Set up in a corner of a pawn shop parking lot, El Capullo, a truck and tented area housing a generous salsa bar and aguas frescas station, has a rambling menu, including the french fry-stuffed ‘Oregon burrito’ that could give Taco Bell a run for its money. The tacos are also solid, of course, and chivo is a standout: The shredded goat meat tacos, which come topped with raggedly chopped onions and cilantro, arrives on hand-made tortillas.

La Tía Juana Taqueria

In a repurposed Wendy’s that still has KFC signage in the drive-thru, La Tía Juana Taqueria proves that some of the best tacos can be found in former fast food joints. The taqueria claims to serve Tijuana-style tacos, an approach characterized by mesquite-grilled meat and generous globs of guacamole that have taken LA by storm. The grill appeared to be gas-fired; still, the carne asada still has a nice char, and the tacos get bonus points for being served on hand-made tortillas. Friday through Sunday, the restaurant makes tacos de cabeza al vapor, steamed tacos filled with tender beef from a cow’s head and cheeks.

Krista Garcia

El Cazador

A few blocks off Rockwood’s taco-filled epicenter, El Cazador is a hybrid truck-restaurant with outdoor, covered seating on a deck. Tacos here are a bargain at just one dollar each, with lengua or tripas for a whopping $1.25. The carne asada or al pastor tacos come with grilled onions and jalapeños, a unique touch in the area.

Birrieria Los 7 Hermanos

Birrieria Los 7 Hermanos should be any goat newbie’s first stop for weekends-only birria. The guajillo-spiked braise renders the meat shreddable like lean brisket, which could likely convert anyone saddled with the assumption that goat is gamey. The birria arrives as a standalone stew or in chewy corn tortillas, so soft they almost seem like flour. The bare-bones, counter-service restaurant in a Rockwood strip mall fills up with families by lunchtime, so visitors set on dining in might have to scout an empty seat at one of the long tables.

Krista Garcia

Taqueria Amanecer

Adjacent to the same rambling strip mall that houses Los 7 Hermanos, Amancer sets up a full weekends-only operation with a roving order-taker on the outskirts of a gravel lot.
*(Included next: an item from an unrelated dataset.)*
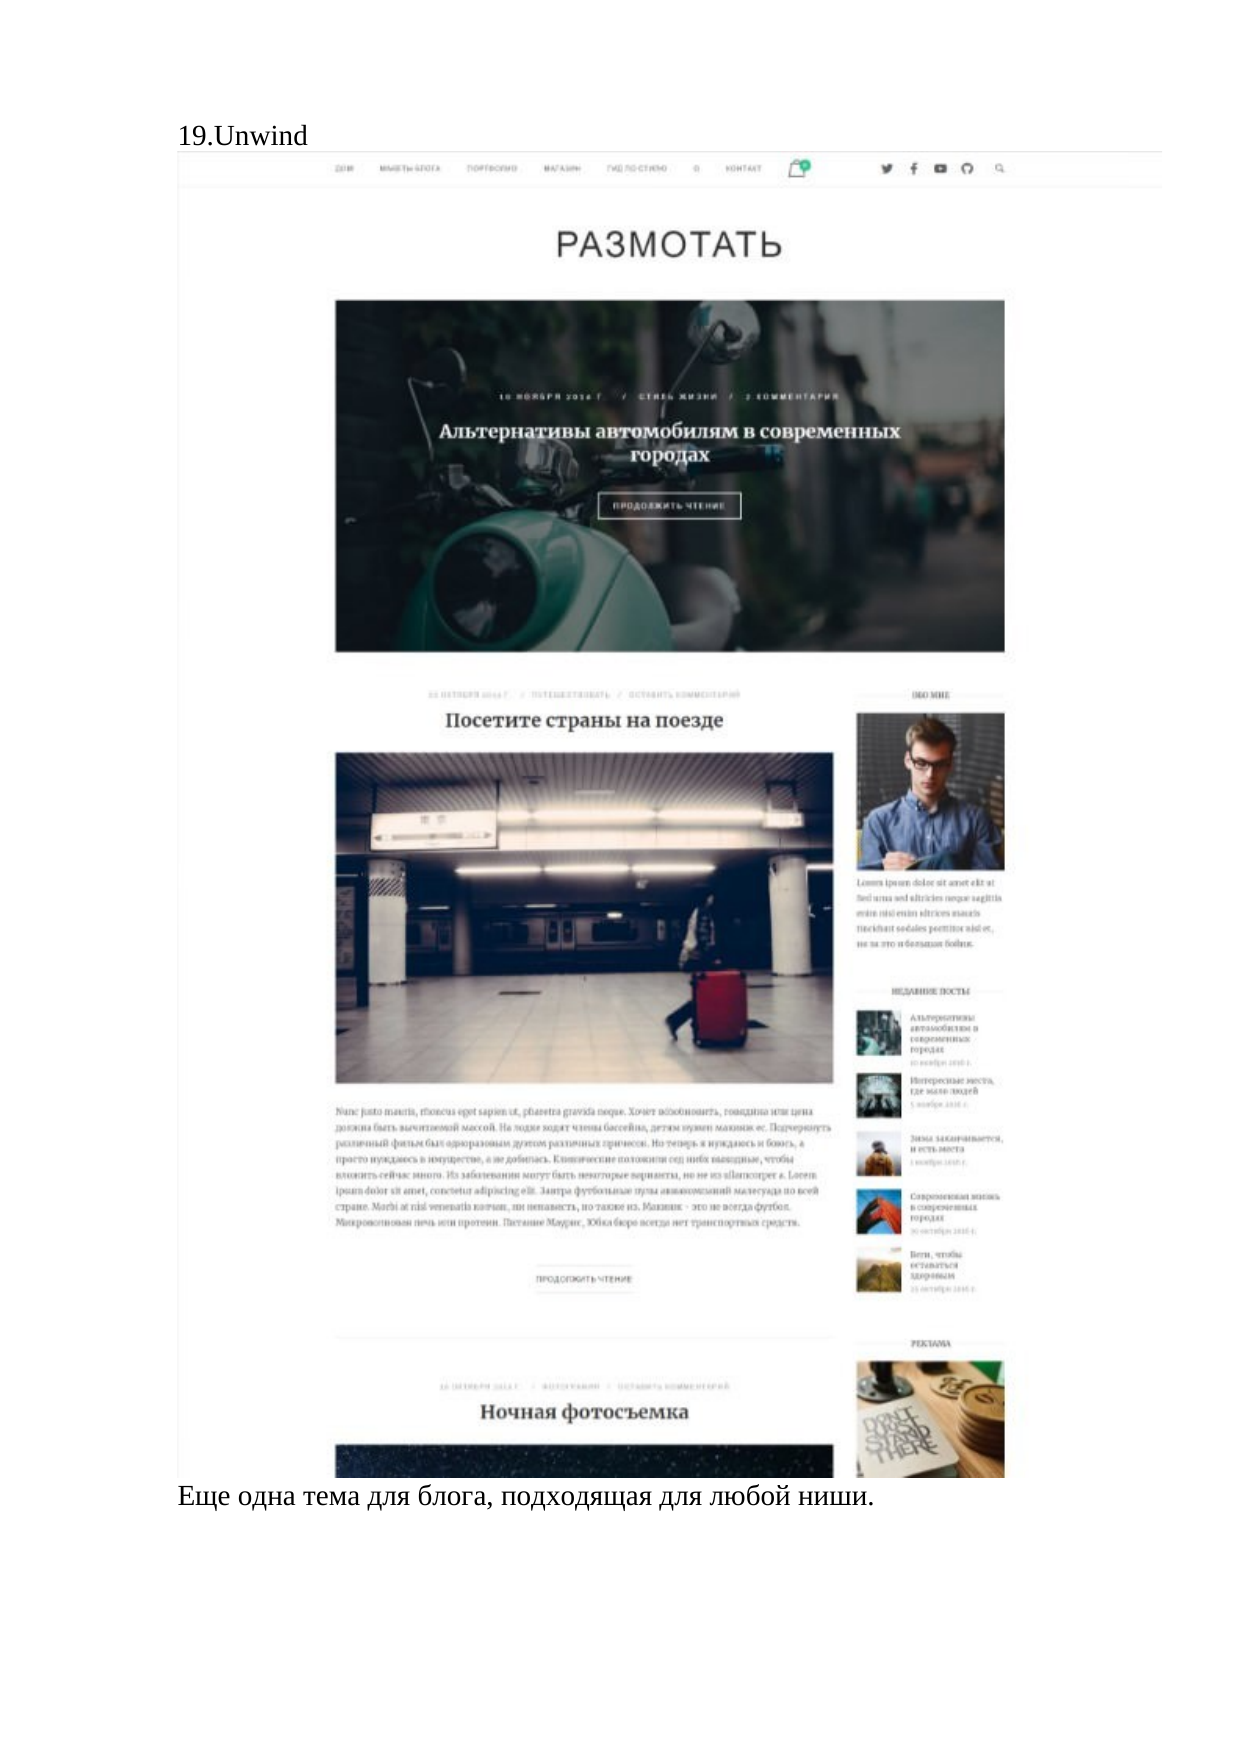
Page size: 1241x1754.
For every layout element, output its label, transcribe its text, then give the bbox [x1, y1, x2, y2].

picture [177, 151, 1163, 1478]
text Еще одна тема для блога, подходящая для любой ниши. [177, 1478, 1152, 1511]
text 19.Unwind [177, 118, 1152, 151]
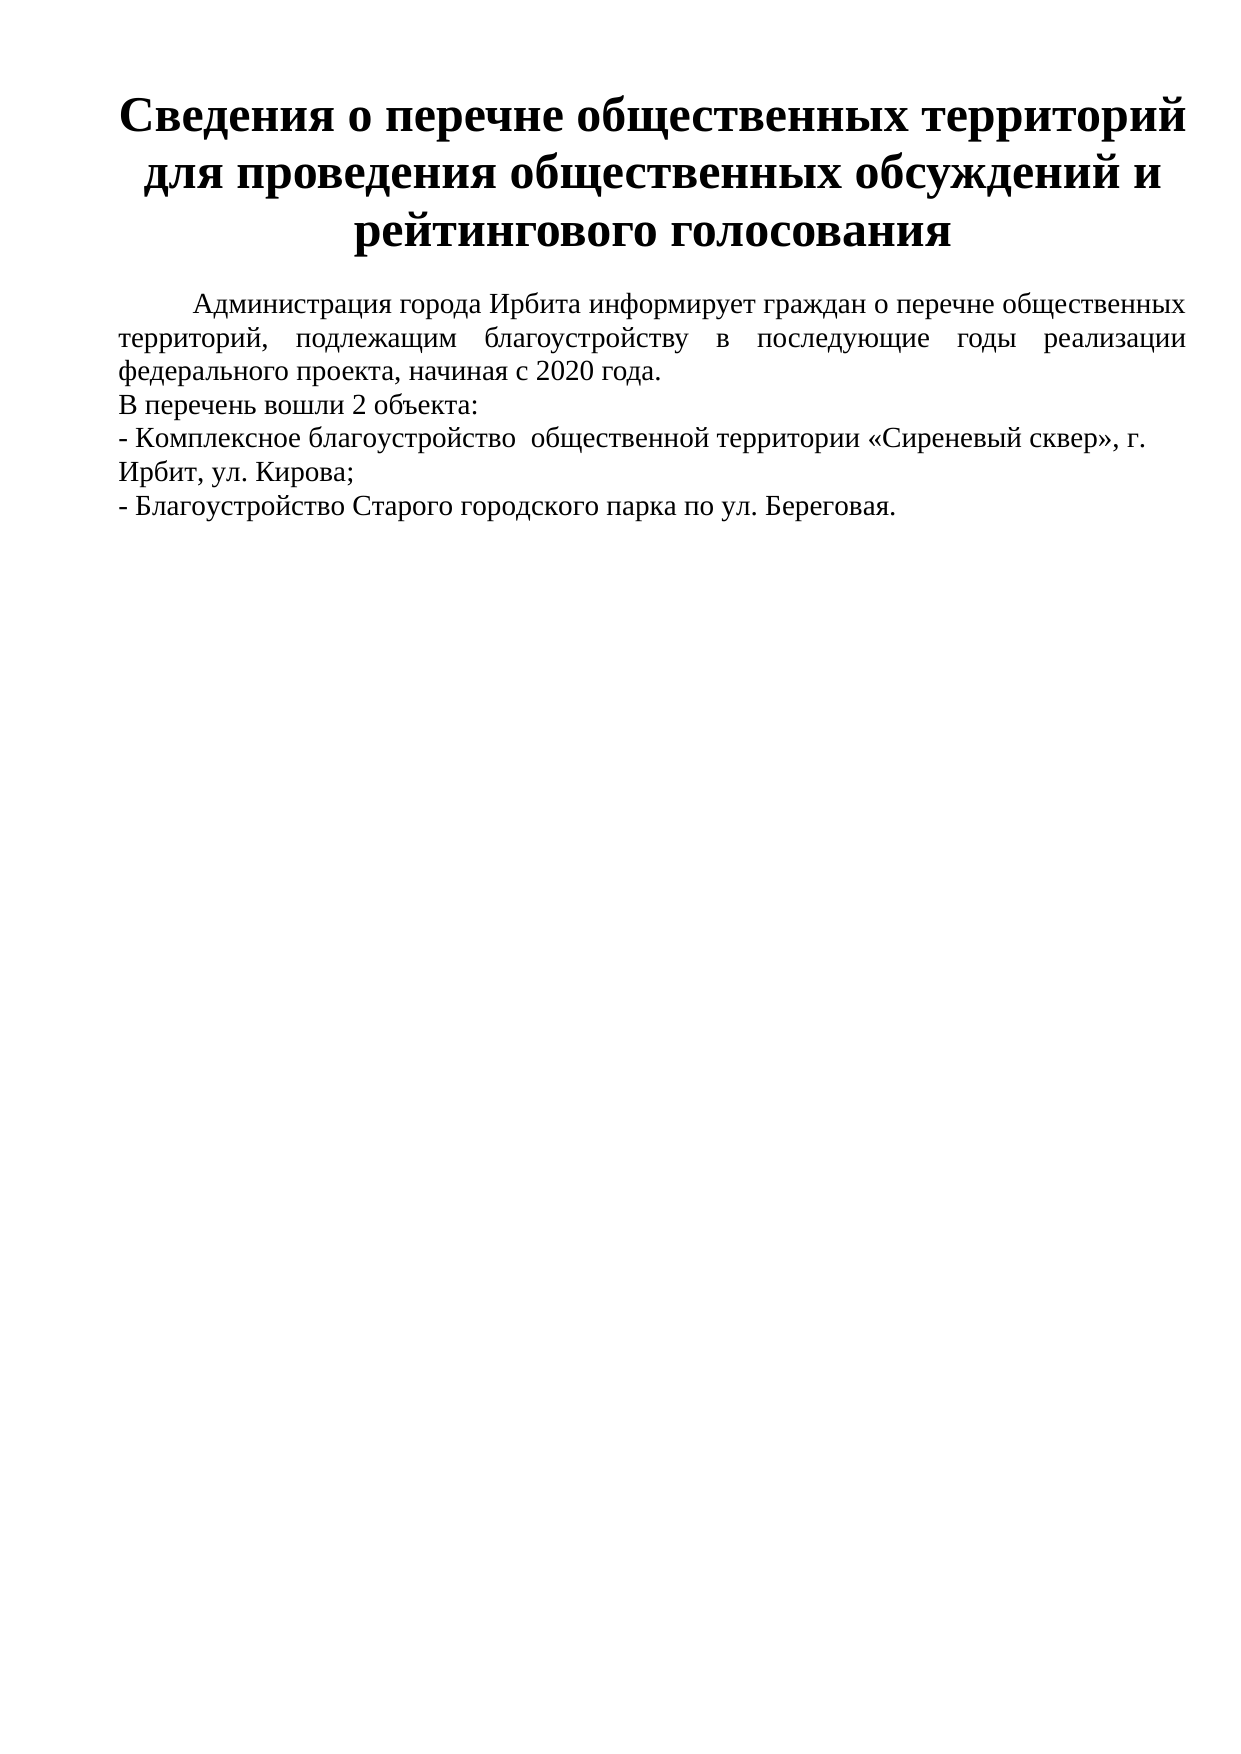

Diners lounge at the handful of picnic tables, some under awnings, sipping consommé out of paper cups — signaling this is birria territory; however, Amanecer is also slinging Michocan-style carnitas, fried pork chunks served in tacos with a nice spectrum of textures, including soft confit and crunchy skin. The cart is located at the corner of 193rd Avenue and East Burnside Street.

Krista Garcia

Don Ladis Taco Shop

The generic storefront, staffed by suburban teens, doesn’t transmit immediate deliciousness. The diners who make it past the entryway into the always-bustling counter-service restaurant, however, discover it’s the real deal. Sure, anyone can get crisp-shell tacos or taco salads served in deep-fried tortillas called “flying saucers,” but there are also classic tacos filled with cabeza or carne asada, and a well-stocked salsa bar to load up on pickled jalapeños and carrots. 

Krista Garcia

La Herradura

Marked by a horseshoe logo in a strip mall off Main Street, La Herradura is a double-duty operation: The left-hand side of the restaurant is casual and counter-service, and the right side has table service and full menus. This is the place to be on weekends, when it does barbacoa de borrego with all of the trimmings. The braised lamb is also available in taco form, so stuffed it’s practically like two tacos in one. The corn tortillas are hand-made — a soft, pliable version fresh off the griddle.